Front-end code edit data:
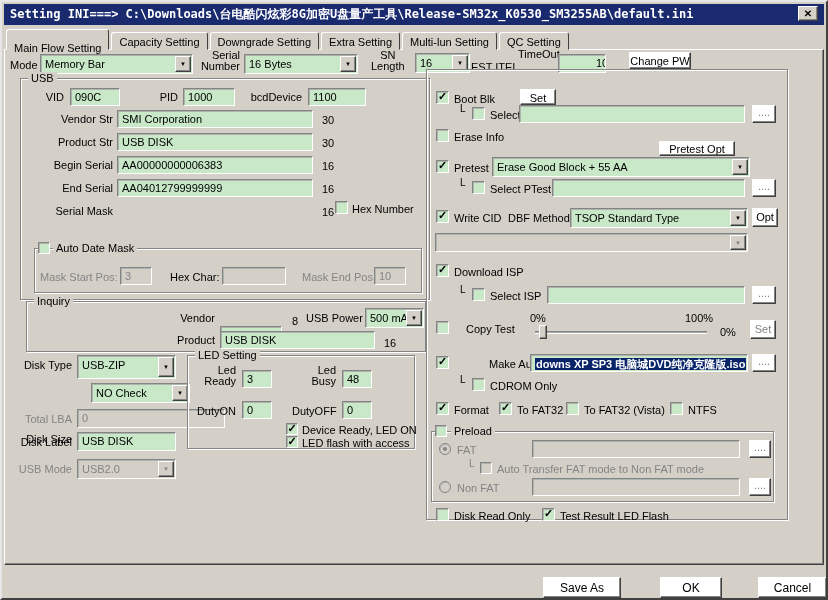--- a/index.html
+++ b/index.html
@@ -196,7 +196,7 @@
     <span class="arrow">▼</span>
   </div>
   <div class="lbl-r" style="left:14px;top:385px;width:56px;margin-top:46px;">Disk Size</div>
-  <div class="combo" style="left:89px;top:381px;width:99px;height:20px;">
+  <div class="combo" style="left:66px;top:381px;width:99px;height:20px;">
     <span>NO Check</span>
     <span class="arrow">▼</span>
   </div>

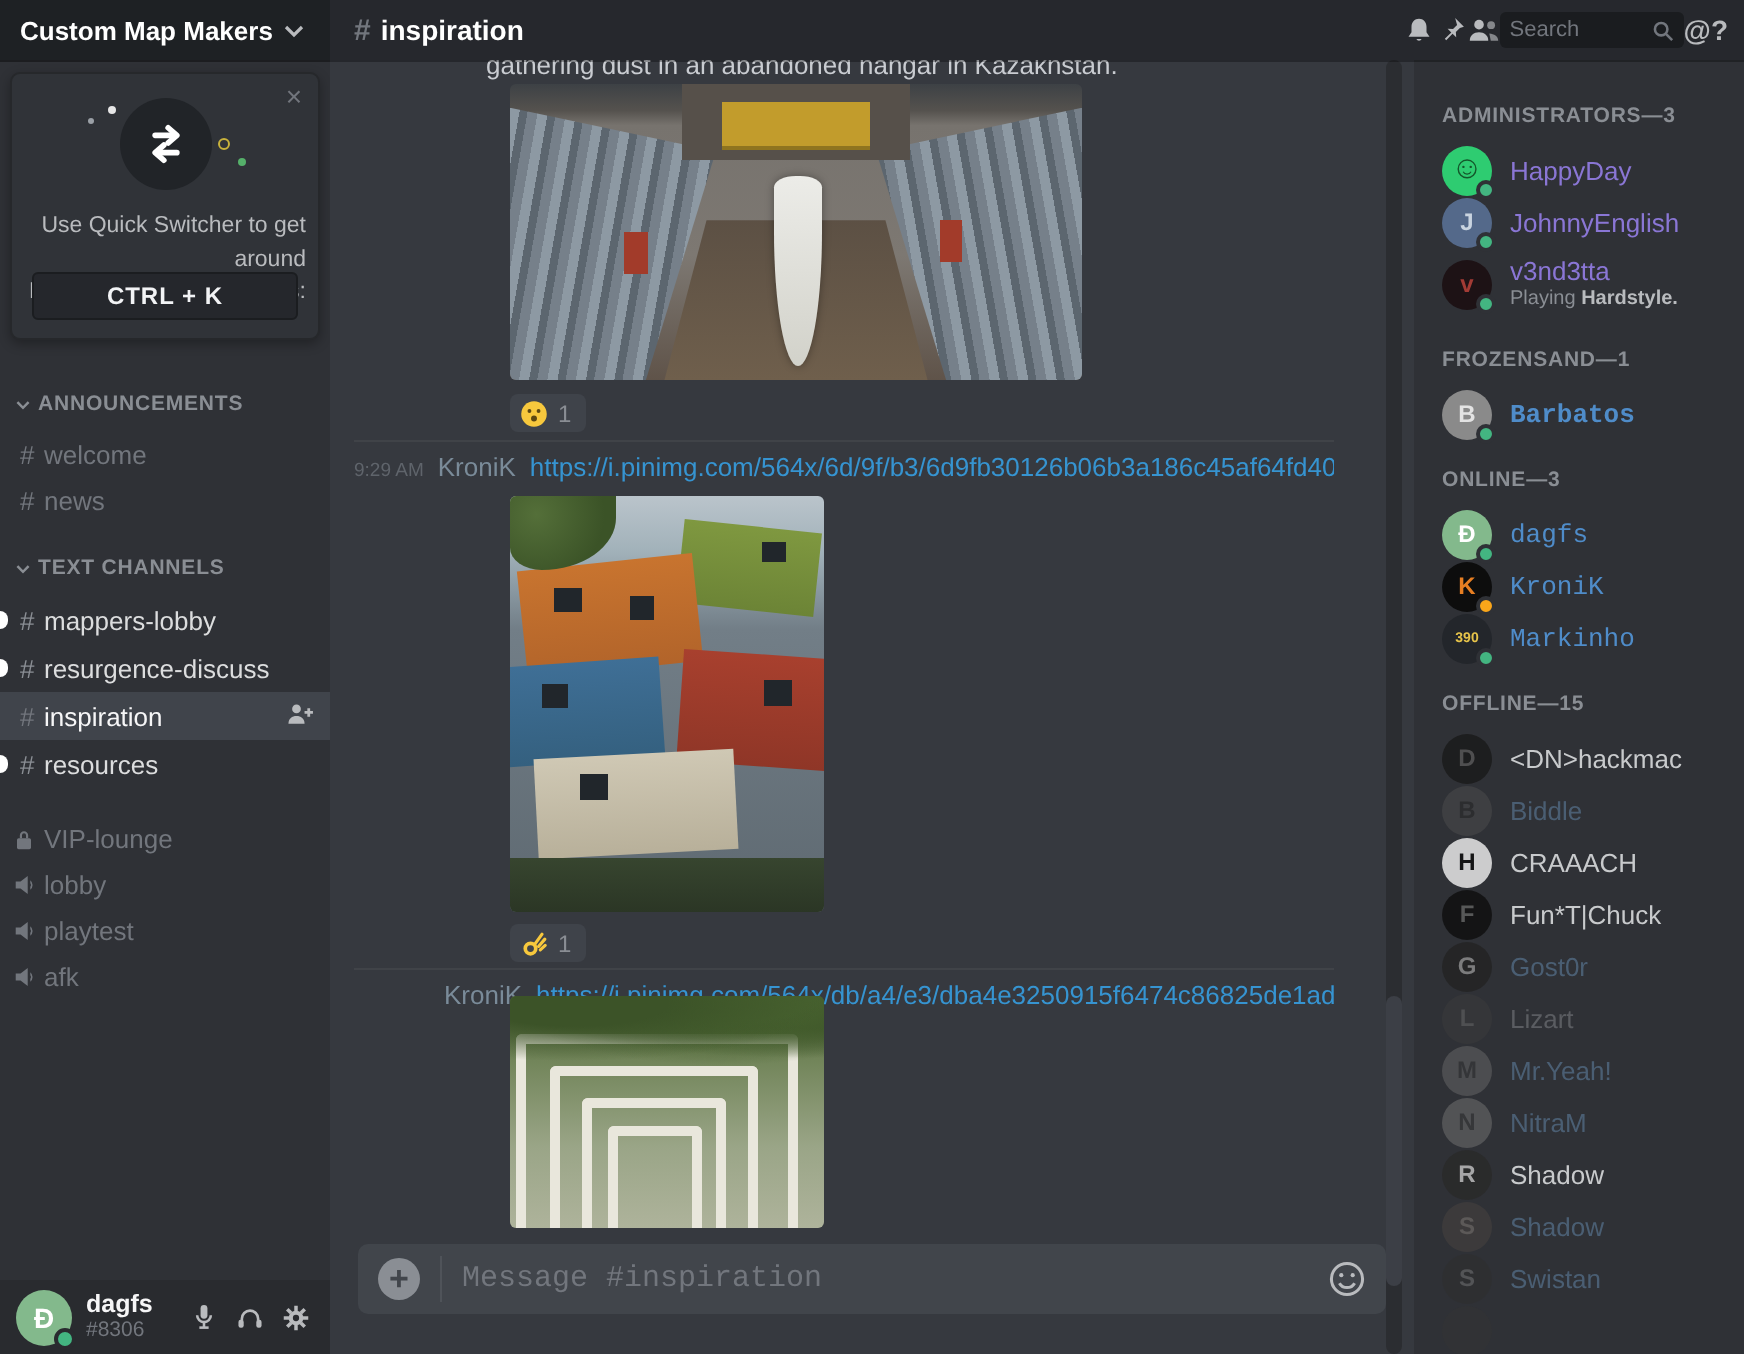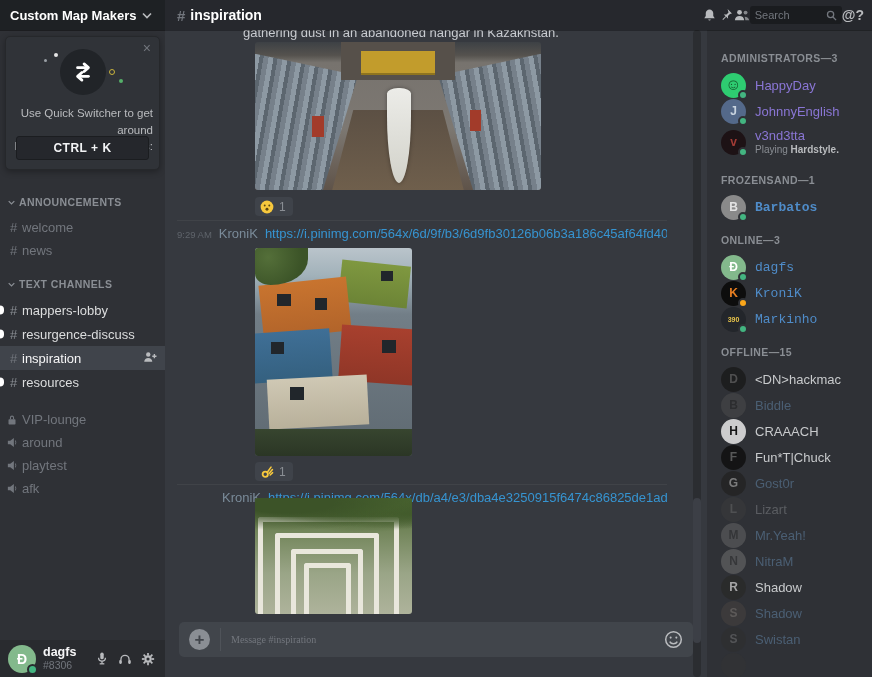--- a/index.html
+++ b/index.html
@@ -326,7 +326,7 @@
               <path d="M9.5 3.2a3.6 3.6 0 0 1 0 5.6V7.2a2 2 0 0 0 0-2.4z"></path>
             </svg>
         </span>
-        <span>around</span>
+        <span>lobby</span>
       </div>
       <div class="chan">
         <span class="vicon">

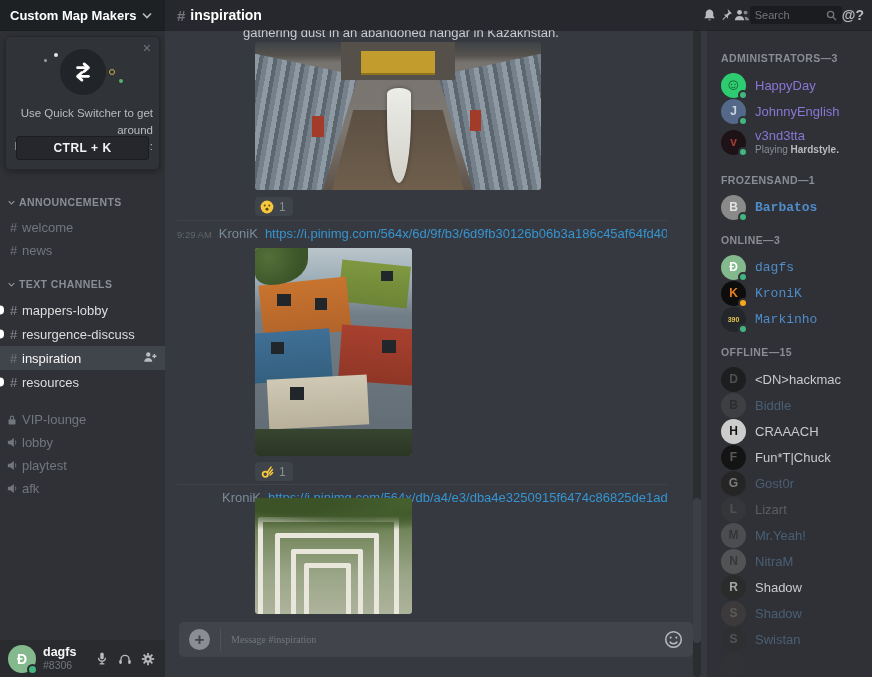--- a/index.html
+++ b/index.html
@@ -135,7 +135,7 @@
     display:flex; align-items:center; justify-content:center; font-size:17px; font-weight:bold; line-height:1; cursor:pointer; flex:none;}
   .in-sep { width:1px; height:23px; background:rgba(255,255,255,.08); flex:none;}
   .inputbar input { flex:1; min-width:0; background:transparent; border:none; outline:none;
-    color:#dcddde; font-size:10px; font-family:Liberation Serif, serif;}
+    color:#dcddde; font-size:15px; font-family:Liberation Mono, monospace;}
   .inputbar input::placeholder { color:#72767d; }
   .emoji-btn { width:19px; height:19px; color:#b9bbbe; cursor:pointer; flex:none; display:inline-flex;}
 

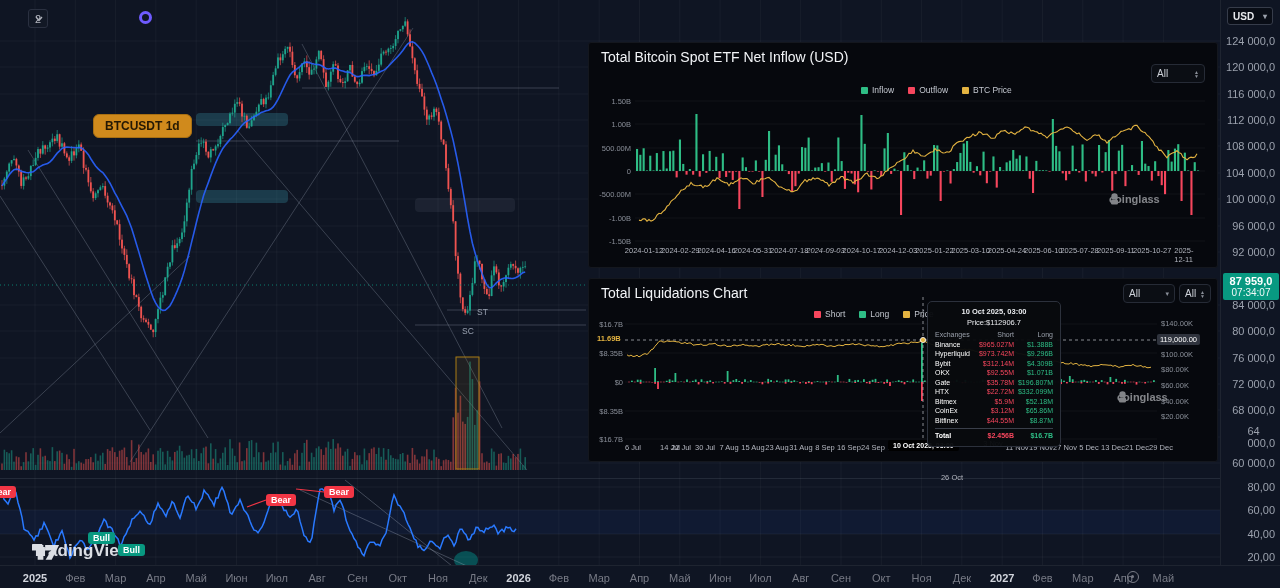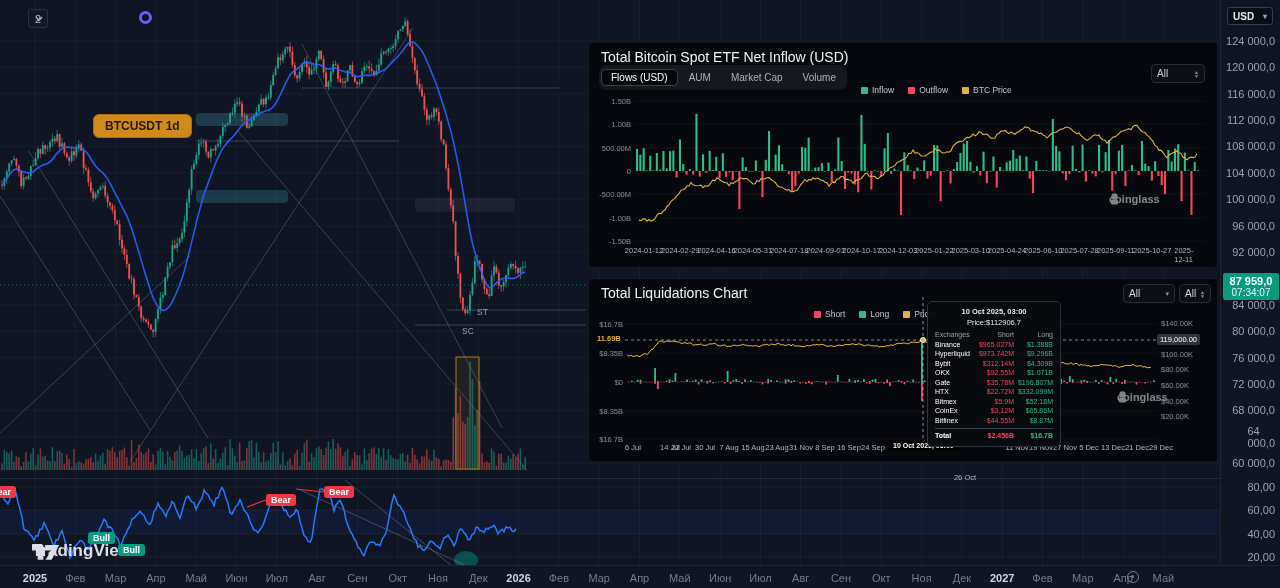--- a/index.html
+++ b/index.html
@@ -925,12 +925,6 @@
 
   <div class="panel" id="etf-panel">
     <div class="p-title">Total Bitcoin Spot ETF Net Inflow (USD)</div>
-    <div class="tabs" id="etf-tabs">
-        <div class="tab active">Flows (USD)</div>
-        <div class="tab">AUM</div>
-        <div class="tab">Market Cap</div>
-        <div class="tab">Volume</div>
-      </div>
     <div class="dd" style="right:12px;top:21px;width:54px">
       <span>All</span>
       <span class="spin">

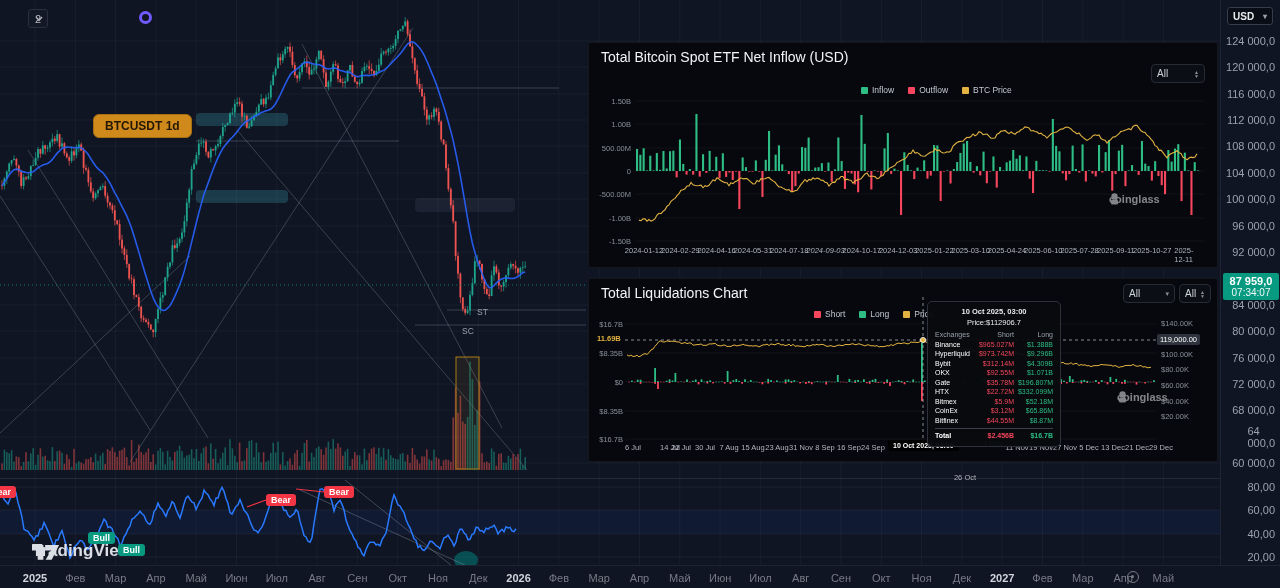--- a/index.html
+++ b/index.html
@@ -1495,7 +1495,7 @@
       <div class="axb" style="left: 140px; top: 164px;">7 Aug</div>
       <div class="axb" style="left: 164px; top: 164px;">15 Aug</div>
       <div class="axb" style="left: 188px; top: 164px;">23 Aug</div>
-      <div class="axb" style="left: 212px; top: 164px;">31 Nov</div>
+      <div class="axb" style="left: 212px; top: 164px;">31 Aug</div>
       <div class="axb" style="left: 236px; top: 164px;">8 Sep</div>
       <div class="axb" style="left: 260px; top: 164px;">16 Sep</div>
       <div class="axb" style="left: 284px; top: 164px;">24 Sep</div>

**What you need to do**
Across the records above, show each line containing the word "span".

**The answer**
     <span class="arrow">▼</span>
     <span>NO Check</span>
     <span class="arrow">▼</span>
         </span>
-        <span>around</span>
+        <span>lobby</span>
         <span class="vicon">
       <span>All</span>
       <span class="spin">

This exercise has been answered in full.